Les consignes:
[a] Répondez à ces questions sur l'extrait :
(i) Sur quel sujet portaient les prises de position controversées de Javier Milei ?
(ii) Où Javier Milei a-t-il officiellement pris ses fonctions de chef d'État ?
(iii) Sur quel réseau social l'ancien président des États-Unis a-t-il écrit son message ?
[b] Reprenez mot pour mot le passage de l'extrait qui commence aux mots « Alors que son » et arrêtez-vous après « clubs du pays. ».

Extrait fourni:
====
L’élection du président d’extrême droite Javier Milei va-t-elle vraiment changer le football argentin ?
Alors que son investiture a eu lieu dimanche, le nouveau président de l’Argentine, Javier Milei, a fait couler beaucoup d’encre ces derniers mois, en raison de plusieurs prises de position controversées sur le football argentin. Des projets de révolutions, loin des codes et des standards sud-américains, qui n’ont pas du tout plu aux supporters et aux dirigeants des grands clubs du pays.
Ce dimanche 10 décembre 2023 était une journée très importante pour l’Argentine et ses 46 millions d’habitants. En effet, le président élu, Javier Milei, a été investi et a ainsi officiellement pris ses fonctions de chef d’Etat à la Casa Rosada de Buenos Aires, résidence des présidents argentins, succédant donc au président sortant, Alberto Fernández, pour les quatre prochaines années. Le scrutin de novembre dernier a été remporté par le candidat ultra-libéral du Parti libertarien avec 55,69 % des voix face aux 44,31 % récolté par l’actuel ministre de l’économie, Sergio Massa, qui représentait le camp péroniste sous la bannière de la coalition de centre gauche «Union pour la patrie». Economiste de formation, Javier Milei s’est illustré durant la campagne présidentielle avec des propos polémiques et un programme assez extrême basé sur l’opposition totale au droit à l’avortement, le rejet à une éducation sexuelle dans les écoles, la fin du peso argentin pour l’installation du dollar américain mais aussi sur la suppression des aides sociales. Climatosceptique, favorable au port d’armes, à la libéralisation des drogues et de la vente d’organes (ces deux derniers points relativement exagérés dans les médias argentins), il est souvent comparé à l’Américain Donald Trump et au Brésilien Jair Bolsonaro. «Je suis très fier de toi. Tu vas transformer ton pays et faire de l’Argentine à nouveau un grand pays», avait même écrit l’ancien président des Etats-Unis sur son réseau social Truth Social.
====
Enregistrements bruts:
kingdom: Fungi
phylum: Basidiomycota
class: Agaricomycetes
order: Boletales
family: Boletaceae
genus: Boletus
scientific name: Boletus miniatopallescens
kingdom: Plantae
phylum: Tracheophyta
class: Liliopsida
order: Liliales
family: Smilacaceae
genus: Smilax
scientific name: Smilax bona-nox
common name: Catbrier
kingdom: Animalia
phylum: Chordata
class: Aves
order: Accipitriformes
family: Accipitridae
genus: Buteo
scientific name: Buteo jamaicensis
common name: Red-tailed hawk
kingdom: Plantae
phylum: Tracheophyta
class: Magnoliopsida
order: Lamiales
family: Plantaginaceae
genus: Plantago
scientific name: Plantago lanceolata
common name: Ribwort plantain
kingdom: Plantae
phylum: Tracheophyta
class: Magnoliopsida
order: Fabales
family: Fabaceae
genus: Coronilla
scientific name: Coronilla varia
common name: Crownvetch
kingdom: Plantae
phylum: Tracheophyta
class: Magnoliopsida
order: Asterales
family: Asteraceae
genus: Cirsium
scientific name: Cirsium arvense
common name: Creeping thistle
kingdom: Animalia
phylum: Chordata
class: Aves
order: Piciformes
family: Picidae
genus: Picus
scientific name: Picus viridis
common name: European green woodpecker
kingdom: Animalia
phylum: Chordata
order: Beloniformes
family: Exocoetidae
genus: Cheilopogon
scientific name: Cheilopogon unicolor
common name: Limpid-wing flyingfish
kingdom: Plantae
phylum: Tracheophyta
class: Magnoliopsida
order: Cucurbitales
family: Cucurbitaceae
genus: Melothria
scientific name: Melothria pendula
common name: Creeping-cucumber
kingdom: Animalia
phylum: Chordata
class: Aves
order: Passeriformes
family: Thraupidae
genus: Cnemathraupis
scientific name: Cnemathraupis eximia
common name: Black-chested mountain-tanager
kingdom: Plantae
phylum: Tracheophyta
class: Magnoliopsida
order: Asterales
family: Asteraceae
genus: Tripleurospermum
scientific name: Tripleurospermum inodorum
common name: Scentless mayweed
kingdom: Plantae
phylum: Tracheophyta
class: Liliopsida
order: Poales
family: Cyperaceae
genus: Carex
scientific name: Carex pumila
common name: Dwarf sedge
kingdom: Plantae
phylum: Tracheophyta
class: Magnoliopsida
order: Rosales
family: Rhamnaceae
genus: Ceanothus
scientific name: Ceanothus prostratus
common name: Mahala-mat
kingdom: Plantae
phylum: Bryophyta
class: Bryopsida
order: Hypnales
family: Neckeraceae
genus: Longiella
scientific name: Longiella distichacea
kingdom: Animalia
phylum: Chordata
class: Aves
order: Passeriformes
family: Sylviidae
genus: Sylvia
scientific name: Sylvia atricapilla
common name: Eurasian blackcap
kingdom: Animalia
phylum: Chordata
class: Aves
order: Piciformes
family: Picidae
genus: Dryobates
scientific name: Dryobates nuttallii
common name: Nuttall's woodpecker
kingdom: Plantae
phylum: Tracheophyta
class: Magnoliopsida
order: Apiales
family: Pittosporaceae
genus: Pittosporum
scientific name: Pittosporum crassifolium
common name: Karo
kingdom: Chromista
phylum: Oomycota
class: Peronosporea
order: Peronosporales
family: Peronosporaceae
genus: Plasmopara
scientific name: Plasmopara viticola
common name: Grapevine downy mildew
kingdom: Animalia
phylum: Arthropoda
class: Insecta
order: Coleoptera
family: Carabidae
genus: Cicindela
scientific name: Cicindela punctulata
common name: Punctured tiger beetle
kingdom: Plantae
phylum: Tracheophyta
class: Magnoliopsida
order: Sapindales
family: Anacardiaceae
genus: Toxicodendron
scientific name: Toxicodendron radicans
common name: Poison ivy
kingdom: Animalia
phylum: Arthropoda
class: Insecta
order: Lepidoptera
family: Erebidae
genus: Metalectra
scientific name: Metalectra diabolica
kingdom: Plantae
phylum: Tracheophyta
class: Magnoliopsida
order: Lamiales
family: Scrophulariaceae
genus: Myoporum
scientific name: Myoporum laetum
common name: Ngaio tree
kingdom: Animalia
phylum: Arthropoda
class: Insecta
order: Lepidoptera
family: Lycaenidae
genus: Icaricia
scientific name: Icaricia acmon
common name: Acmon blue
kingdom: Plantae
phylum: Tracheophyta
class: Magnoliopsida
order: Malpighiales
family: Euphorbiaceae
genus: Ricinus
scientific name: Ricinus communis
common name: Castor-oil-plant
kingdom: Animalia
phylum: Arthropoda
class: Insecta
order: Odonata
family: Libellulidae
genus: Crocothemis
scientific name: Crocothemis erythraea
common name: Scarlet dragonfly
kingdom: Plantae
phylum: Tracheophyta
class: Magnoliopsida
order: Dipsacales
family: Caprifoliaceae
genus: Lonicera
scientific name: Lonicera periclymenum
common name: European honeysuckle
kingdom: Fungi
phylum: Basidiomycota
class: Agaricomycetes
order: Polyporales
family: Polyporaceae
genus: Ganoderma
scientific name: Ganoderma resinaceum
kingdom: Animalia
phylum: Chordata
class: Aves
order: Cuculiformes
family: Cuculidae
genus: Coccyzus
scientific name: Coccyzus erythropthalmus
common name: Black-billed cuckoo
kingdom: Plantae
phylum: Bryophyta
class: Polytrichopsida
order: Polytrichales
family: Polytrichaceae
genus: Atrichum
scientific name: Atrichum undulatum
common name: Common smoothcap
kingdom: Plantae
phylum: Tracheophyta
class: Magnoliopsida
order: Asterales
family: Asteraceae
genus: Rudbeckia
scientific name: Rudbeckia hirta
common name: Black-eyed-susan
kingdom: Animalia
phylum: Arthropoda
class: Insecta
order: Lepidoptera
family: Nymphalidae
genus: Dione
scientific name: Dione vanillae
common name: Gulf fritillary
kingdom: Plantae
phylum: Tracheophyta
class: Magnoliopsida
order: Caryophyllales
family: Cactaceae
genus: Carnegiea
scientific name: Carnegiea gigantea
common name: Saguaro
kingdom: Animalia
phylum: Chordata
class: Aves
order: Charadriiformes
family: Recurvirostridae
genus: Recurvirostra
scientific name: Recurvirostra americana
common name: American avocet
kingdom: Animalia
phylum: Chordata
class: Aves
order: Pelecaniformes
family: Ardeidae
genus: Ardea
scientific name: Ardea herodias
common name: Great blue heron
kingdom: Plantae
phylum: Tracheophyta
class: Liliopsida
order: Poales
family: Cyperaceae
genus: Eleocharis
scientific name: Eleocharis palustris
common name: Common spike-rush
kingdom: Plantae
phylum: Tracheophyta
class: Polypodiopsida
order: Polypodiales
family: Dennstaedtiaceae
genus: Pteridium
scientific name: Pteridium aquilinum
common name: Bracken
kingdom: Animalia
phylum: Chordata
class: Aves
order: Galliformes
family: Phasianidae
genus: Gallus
====
Résultats finaux:
[a]
(i) Le football argentin.
(ii) À la Casa Rosada de Buenos Aires.
(iii) Truth Social.

[b]
Alors que son investiture a eu lieu dimanche, le nouveau président de l’Argentine, Javier Milei, a fait couler beaucoup d’encre ces derniers mois, en raison de plusieurs prises de position controversées sur le football argentin. Des projets de révolutions, loin des codes et des standards sud-américains, qui n’ont pas du tout plu aux supporters et aux dirigeants des grands clubs du pays.